Respondent Wargala described how they went to an interview with the company chief and a woman from the HR department.

“Boss is asking me a bunch of questions, and he says: ‘I'm sorry, you just don't sound like an IT Director’ (at the time I wasn't close to that). I said: ‘What are you talking about? I thought this was an interview for a sysadmin job’.

“He looks confused, so I pull out the job description from my bag, and show him. He becomes instantly red faced, and says to the HR lady: ‘This isn't the job I asked you to post. That job is for Mike who hasn't left the company yet, and doesn't know it yet’.

“The most awkward silence I've felt in an interview in decades settles in.”

I prefer Matthew

Redditor so_much_reddit_T-T posted that they have a name that is easily and commonly shortened, but that they go by the longer version.

“For this story, we’ll pretend my name is Matthew,” they wrote.

They go into the interview room and sit across the table from their recruiter, HR representative and the company IT director.
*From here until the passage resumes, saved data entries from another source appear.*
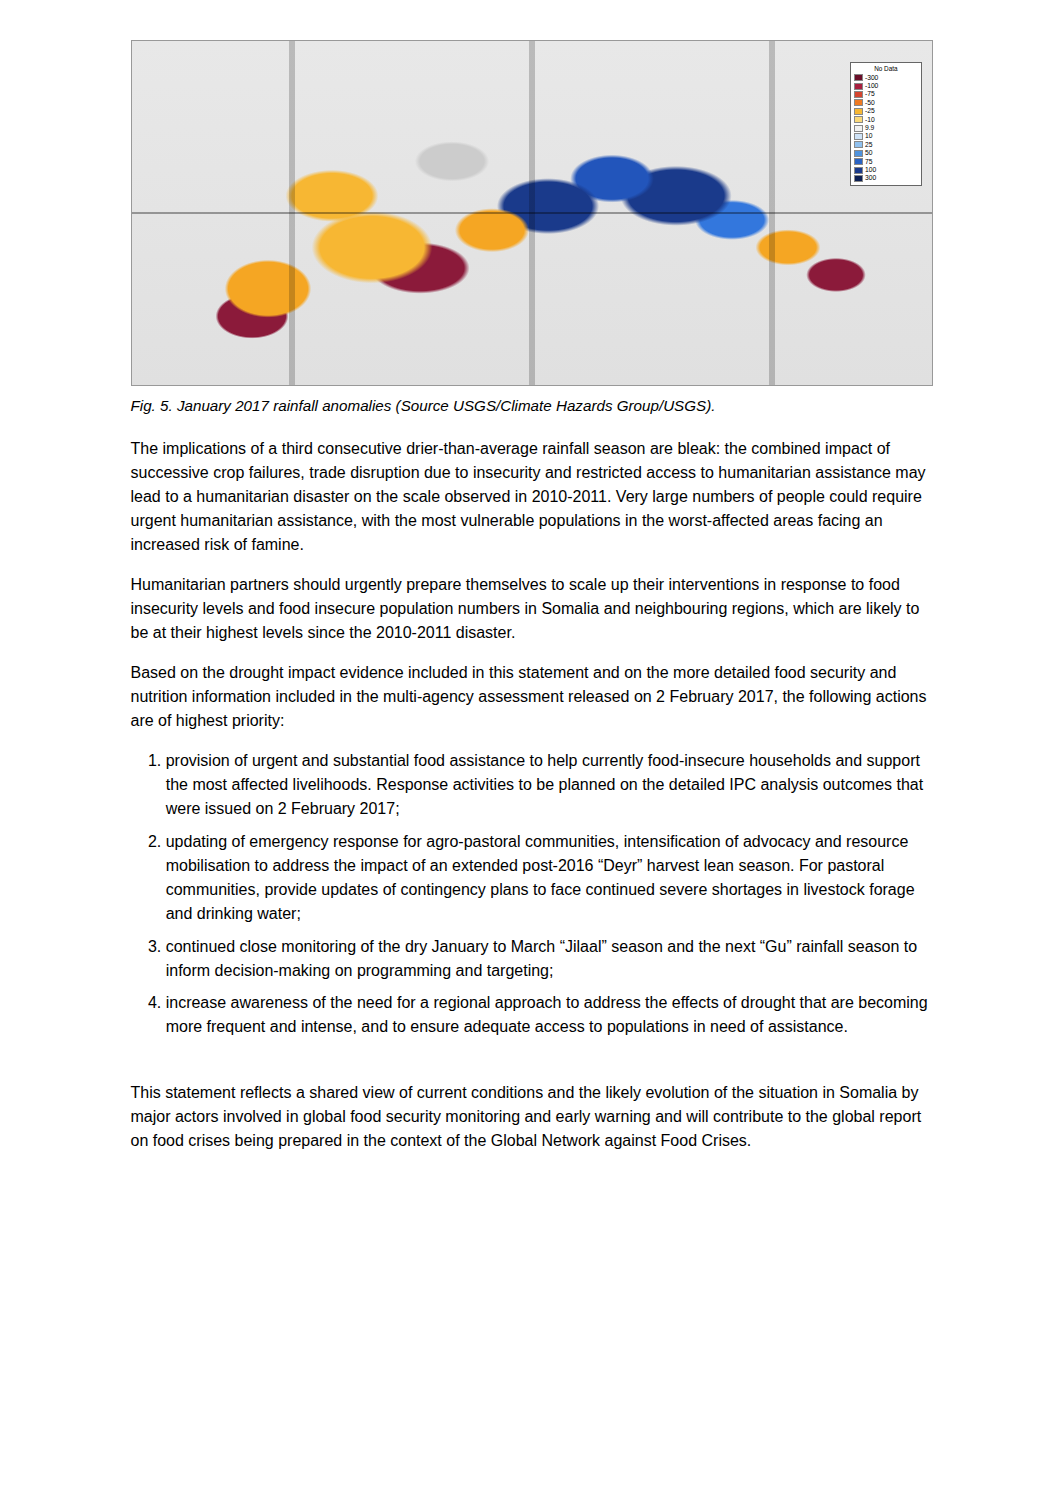No Data
-300
-100
-75
-50
-25
-10
9.9
10
25
50
75
100
300
Fig. 5. January 2017 rainfall anomalies (Source USGS/Climate Hazards Group/USGS).
The implications of a third consecutive drier-than-average rainfall season are bleak: the combined impact of successive crop failures, trade disruption due to insecurity and restricted access to humanitarian assistance may lead to a humanitarian disaster on the scale observed in 2010-2011. Very large numbers of people could require urgent humanitarian assistance, with the most vulnerable populations in the worst-affected areas facing an increased risk of famine.
Humanitarian partners should urgently prepare themselves to scale up their interventions in response to food insecurity levels and food insecure population numbers in Somalia and neighbouring regions, which are likely to be at their highest levels since the 2010-2011 disaster.
Based on the drought impact evidence included in this statement and on the more detailed food security and nutrition information included in the multi-agency assessment released on 2 February 2017, the following actions are of highest priority:
provision of urgent and substantial food assistance to help currently food-insecure households and support the most affected livelihoods. Response activities to be planned on the detailed IPC analysis outcomes that were issued on 2 February 2017;
updating of emergency response for agro-pastoral communities, intensification of advocacy and resource mobilisation to address the impact of an extended post-2016 “Deyr” harvest lean season. For pastoral communities, provide updates of contingency plans to face continued severe shortages in livestock forage and drinking water;
continued close monitoring of the dry January to March “Jilaal” season and the next “Gu” rainfall season to inform decision-making on programming and targeting;
increase awareness of the need for a regional approach to address the effects of drought that are becoming more frequent and intense, and to ensure adequate access to populations in need of assistance.
This statement reflects a shared view of current conditions and the likely evolution of the situation in Somalia by major actors involved in global food security monitoring and early warning and will contribute to the global report on food crises being prepared in the context of the Global Network against Food Crises.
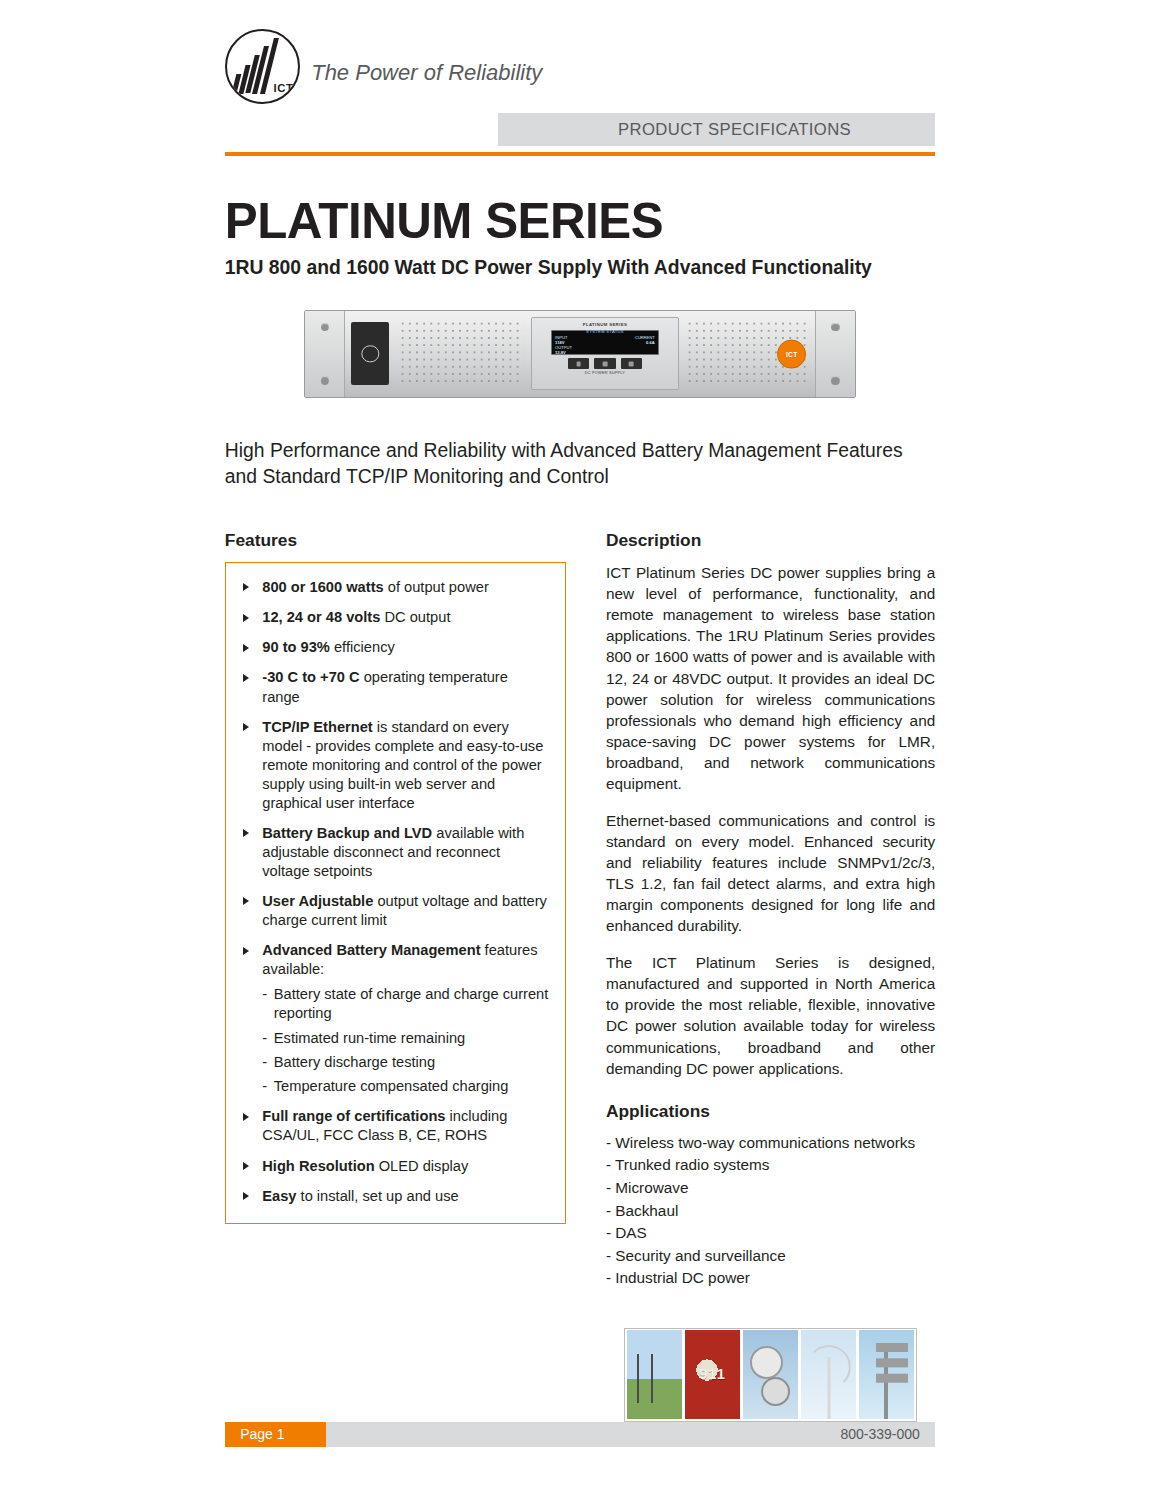ICT
The Power of Reliability
PRODUCT SPECIFICATIONS
PLATINUM SERIES
1RU 800 and 1600 Watt DC Power Supply With Advanced Functionality
PLATINUM SERIES
SYSTEM STATUS
INPUT CURRENT
118V 0.6A
OUTPUT
13.8V
DC POWER SUPPLY
ICT
High Performance and Reliability with Advanced Battery Management Features and Standard TCP/IP Monitoring and Control
Features
800 or 1600 watts of output power
12, 24 or 48 volts DC output
90 to 93% efficiency
-30 C to +70 C operating temperature range
TCP/IP Ethernet is standard on every model - provides complete and easy-to-use remote monitoring and control of the power supply using built-in web server and graphical user interface
Battery Backup and LVD available with adjustable disconnect and reconnect voltage setpoints
User Adjustable output voltage and battery charge current limit
Advanced Battery Management features available:
Battery state of charge and charge current reporting
Estimated run-time remaining
Battery discharge testing
Temperature compensated charging
Full range of certifications including CSA/UL, FCC Class B, CE, ROHS
High Resolution OLED display
Easy to install, set up and use
Description
ICT Platinum Series DC power supplies bring a new level of performance, functionality, and remote management to wireless base station applications. The 1RU Platinum Series provides 800 or 1600 watts of power and is available with 12, 24 or 48VDC output. It provides an ideal DC power solution for wireless communications professionals who demand high efficiency and space-saving DC power systems for LMR, broadband, and network communications equipment.
Ethernet-based communications and control is standard on every model. Enhanced security and reliability features include SNMPv1/2c/3, TLS 1.2, fan fail detect alarms, and extra high margin components designed for long life and enhanced durability.
The ICT Platinum Series is designed, manufactured and supported in North America to provide the most reliable, flexible, innovative DC power solution available today for wireless communications, broadband and other demanding DC power applications.
Applications
- Wireless two-way communications networks
- Trunked radio systems
- Microwave
- Backhaul
- DAS
- Security and surveillance
- Industrial DC power
Page 1
800-339-000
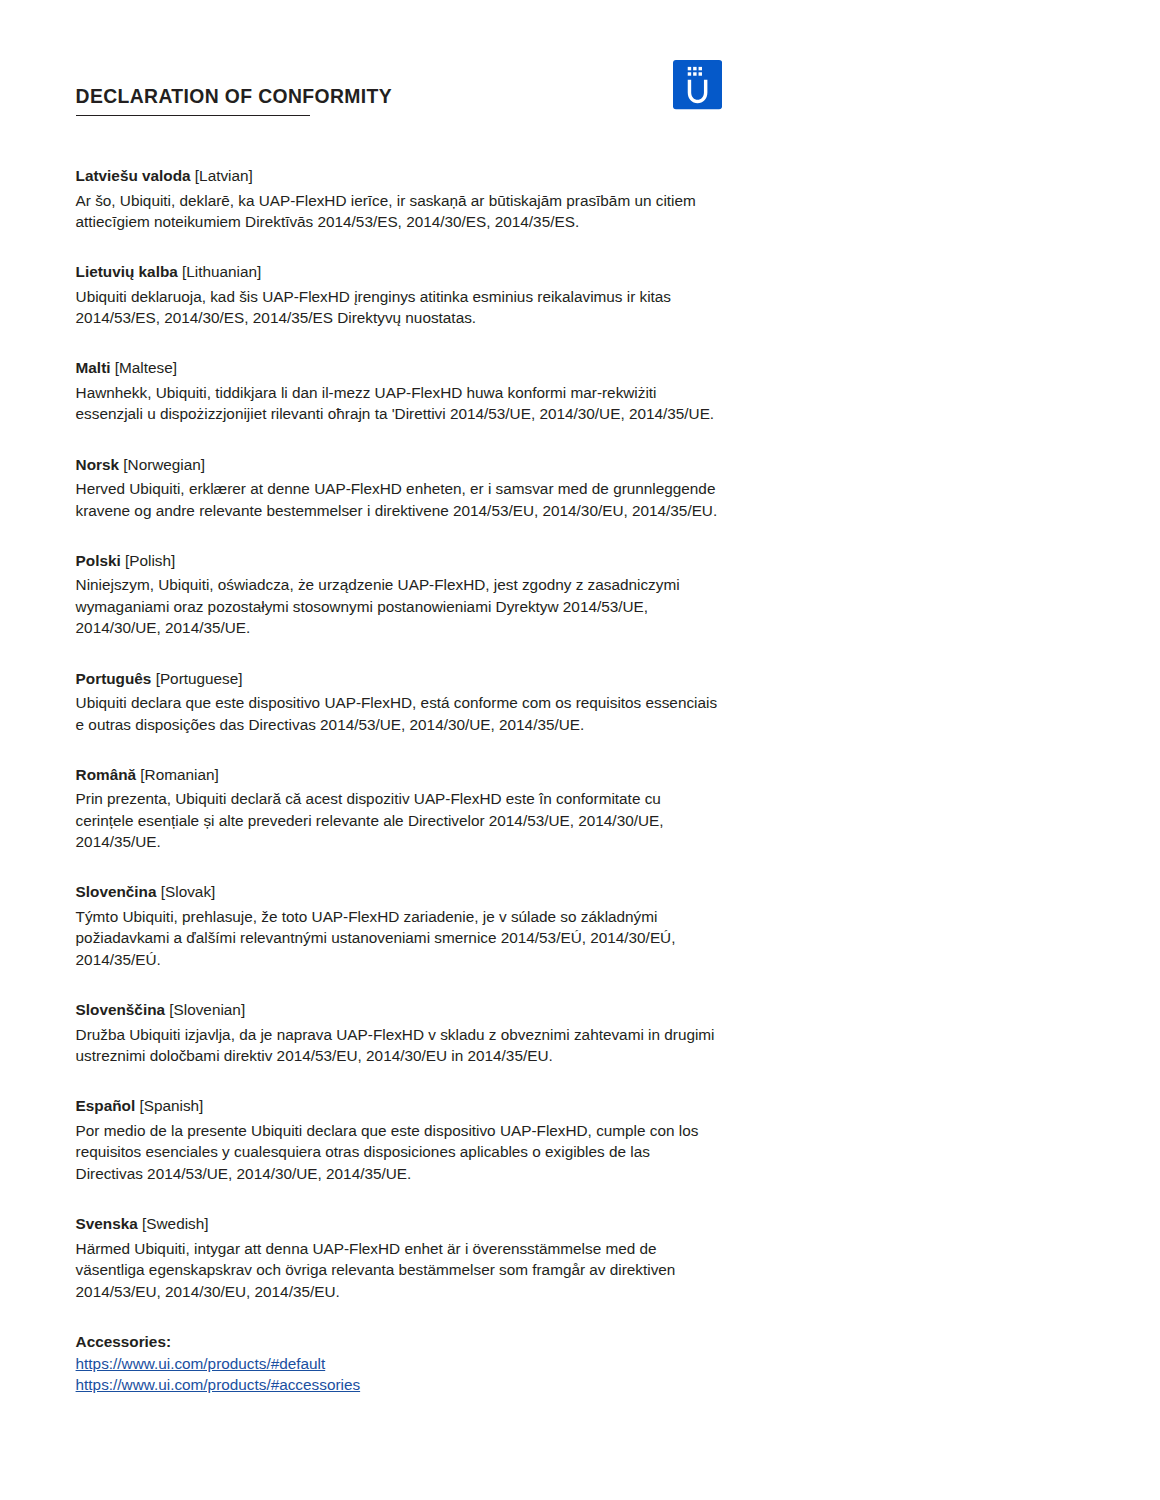DECLARATION OF CONFORMITY
Latviešu valoda [Latvian]
Ar šo, Ubiquiti, deklarē, ka UAP-FlexHD ierīce, ir saskaņā ar būtiskajām prasībām un citiem attiecīgiem noteikumiem Direktīvās 2014/53/ES, 2014/30/ES, 2014/35/ES.
Lietuvių kalba [Lithuanian]
Ubiquiti deklaruoja, kad šis UAP-FlexHD įrenginys atitinka esminius reikalavimus ir kitas 2014/53/ES, 2014/30/ES, 2014/35/ES Direktyvų nuostatas.
Malti [Maltese]
Hawnhekk, Ubiquiti, tiddikjara li dan il-mezz UAP-FlexHD huwa konformi mar-rekwiżiti essenzjali u dispożizzjonijiet rilevanti oħrajn ta 'Direttivi 2014/53/UE, 2014/30/UE, 2014/35/UE.
Norsk [Norwegian]
Herved Ubiquiti, erklærer at denne UAP-FlexHD enheten, er i samsvar med de grunnleggende kravene og andre relevante bestemmelser i direktivene 2014/53/EU, 2014/30/EU, 2014/35/EU.
Polski [Polish]
Niniejszym, Ubiquiti, oświadcza, że urządzenie UAP-FlexHD, jest zgodny z zasadniczymi wymaganiami oraz pozostałymi stosownymi postanowieniami Dyrektyw 2014/53/UE, 2014/30/UE, 2014/35/UE.
Português [Portuguese]
Ubiquiti declara que este dispositivo UAP-FlexHD, está conforme com os requisitos essenciais e outras disposições das Directivas 2014/53/UE, 2014/30/UE, 2014/35/UE.
Română [Romanian]
Prin prezenta, Ubiquiti declară că acest dispozitiv UAP-FlexHD este în conformitate cu cerințele esențiale și alte prevederi relevante ale Directivelor 2014/53/UE, 2014/30/UE, 2014/35/UE.
Slovenčina [Slovak]
Týmto Ubiquiti, prehlasuje, že toto UAP-FlexHD zariadenie, je v súlade so základnými požiadavkami a ďalšími relevantnými ustanoveniami smernice 2014/53/EÚ, 2014/30/EÚ, 2014/35/EÚ.
Slovenščina [Slovenian]
Družba Ubiquiti izjavlja, da je naprava UAP-FlexHD v skladu z obveznimi zahtevami in drugimi ustreznimi določbami direktiv 2014/53/EU, 2014/30/EU in 2014/35/EU.
Español [Spanish]
Por medio de la presente Ubiquiti declara que este dispositivo UAP-FlexHD, cumple con los requisitos esenciales y cualesquiera otras disposiciones aplicables o exigibles de las Directivas 2014/53/UE, 2014/30/UE, 2014/35/UE.
Svenska [Swedish]
Härmed Ubiquiti, intygar att denna UAP-FlexHD enhet är i överensstämmelse med de väsentliga egenskapskrav och övriga relevanta bestämmelser som framgår av direktiven 2014/53/EU, 2014/30/EU, 2014/35/EU.
Accessories:
https://www.ui.com/products/#default https://www.ui.com/products/#accessories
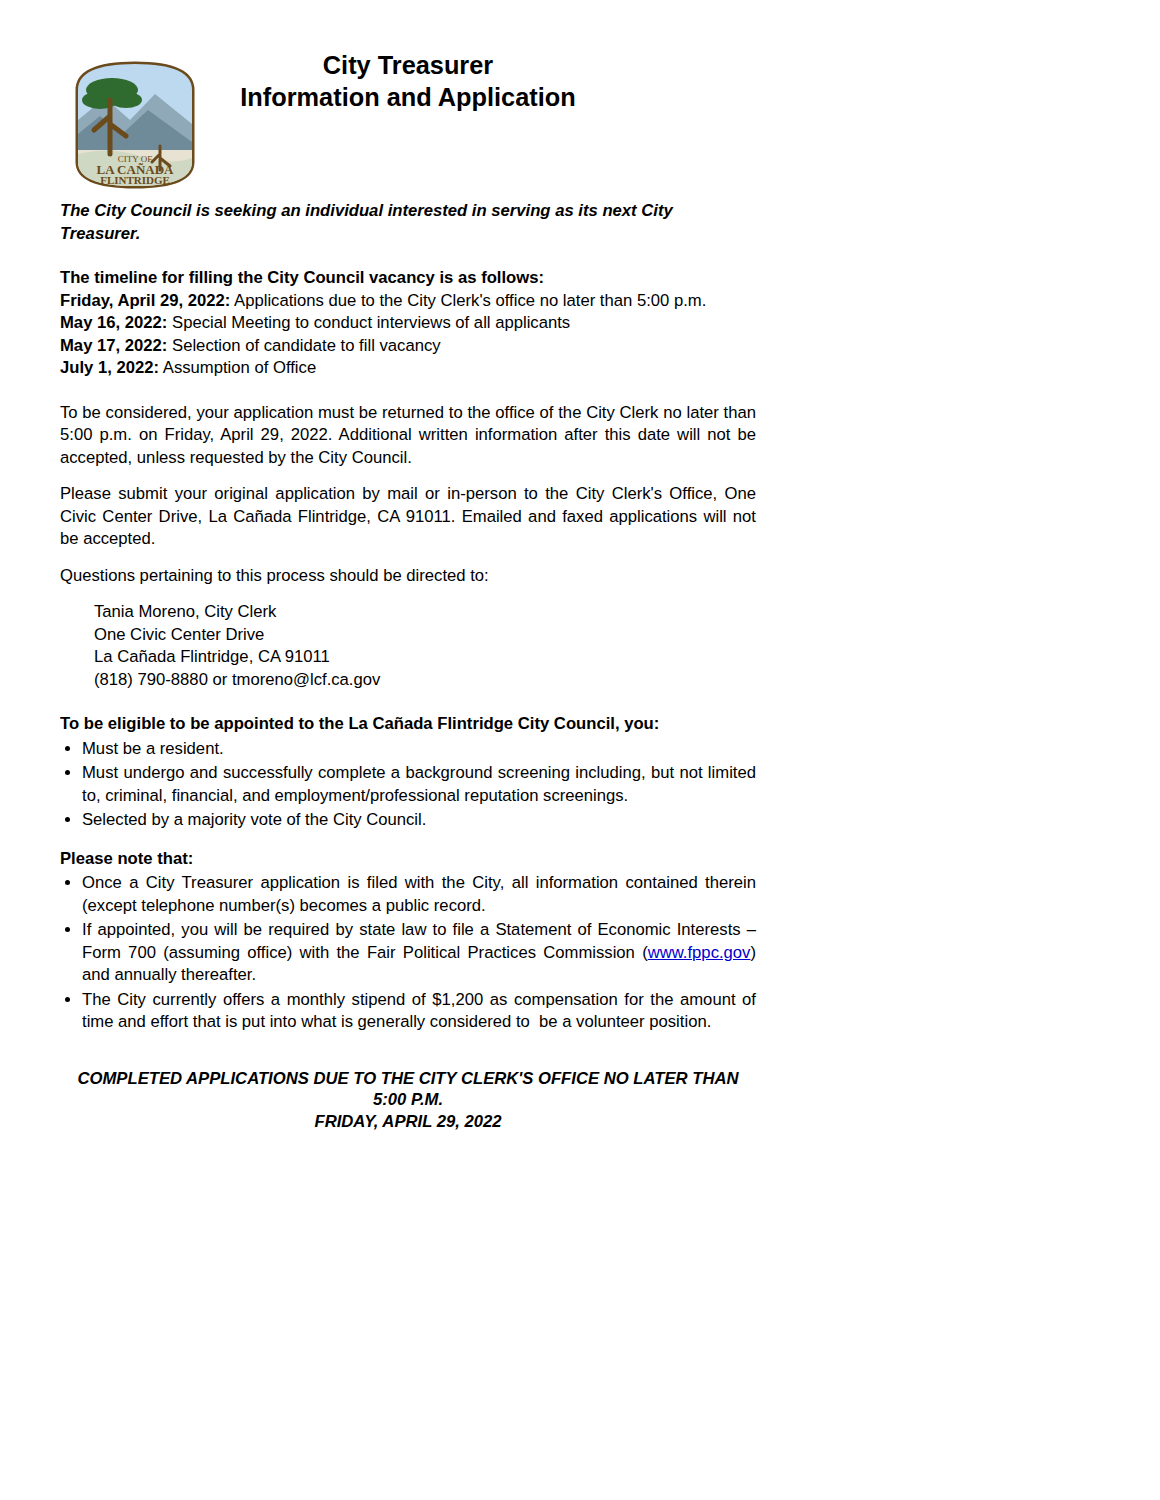CITY OF LA CAÑADA FLINTRIDGE
City Treasurer
Information and Application
The City Council is seeking an individual interested in serving as its next City Treasurer.
The timeline for filling the City Council vacancy is as follows:
Friday, April 29, 2022: Applications due to the City Clerk's office no later than 5:00 p.m.
May 16, 2022: Special Meeting to conduct interviews of all applicants
May 17, 2022: Selection of candidate to fill vacancy
July 1, 2022: Assumption of Office
To be considered, your application must be returned to the office of the City Clerk no later than 5:00 p.m. on Friday, April 29, 2022. Additional written information after this date will not be accepted, unless requested by the City Council.
Please submit your original application by mail or in-person to the City Clerk's Office, One Civic Center Drive, La Cañada Flintridge, CA 91011. Emailed and faxed applications will not be accepted.
Questions pertaining to this process should be directed to:
Tania Moreno, City Clerk
One Civic Center Drive
La Cañada Flintridge, CA 91011
(818) 790-8880 or tmoreno@lcf.ca.gov
To be eligible to be appointed to the La Cañada Flintridge City Council, you:
Must be a resident.
Must undergo and successfully complete a background screening including, but not limited to, criminal, financial, and employment/professional reputation screenings.
Selected by a majority vote of the City Council.
Please note that:
Once a City Treasurer application is filed with the City, all information contained therein (except telephone number(s) becomes a public record.
If appointed, you will be required by state law to file a Statement of Economic Interests – Form 700 (assuming office) with the Fair Political Practices Commission (www.fppc.gov) and annually thereafter.
The City currently offers a monthly stipend of $1,200 as compensation for the amount of time and effort that is put into what is generally considered to be a volunteer position.
COMPLETED APPLICATIONS DUE TO THE CITY CLERK'S OFFICE NO LATER THAN 5:00 P.M.
FRIDAY, APRIL 29, 2022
“Them: So tell us about yourself.

Me: Well I’m Matthew, and <my background here>.

IT Director: Awesome Matt! You do go by Matt right?

Me: Well honestly, I really prefer Matthew.

ITD: Well I’m going to call you Matt. If you’re going to work here, you need to learn to be flexible and live outside your comfort zone.”

‘Matthew’ was understandably not impressed.

“At that point I stood up and turned to HR and the recruiter and said: ‘I’m sorry, if my boss won’t even use the name I prefer, this isn’t the place for me. Could you kindly show me out?’ Needless to say, that was the end of that.”

C’thulu in the server room

Redditor rabid_mermaid recounted their story of getting a shock in a company’s server room.

They said they opened the door to see “C'thulu himself rising from the depths, His ethernet appendages reaching for my throatCables everywhere. Across the floor, strung up like spider webs, fraying in the middle. And from an IT company nonetheless! You couldn't walk more than two feet into the room without having to duck. They clearly just didn't give a crap.”

Money for misery

Redditor Spamburger_Hamburger told the story of an interview with a company’s CTO, IT manager and three engineers whose team they would be joining.

Those engineers “all looked miserable” they recalled.

“I always ask current employees what's their favourite thing or what they like about working there. Their answers were vague and felt forced.

“I got a tour of the offices, datacentre, and warehouse and every employee looked like they were indentured servants. It was the saddest corporate environment I'd ever been in. After the tour I told them I was no longer interested, thanked them for their time and left. No amount of money is worth being as miserable as those people looked.”

Lottery loser

Ragnarok189 described how they were once flown out to a company’s headquarters for a couple of days of meeting the team, management interviews and tours of the offices.

“At the end of the second day, the team, in front of me, draws a lottery, and the loser had to be the one to take me out to dinner that evening!”

As one Redditor summarised all the assorted tales: “TL;DR Don’t apply for an IT job.”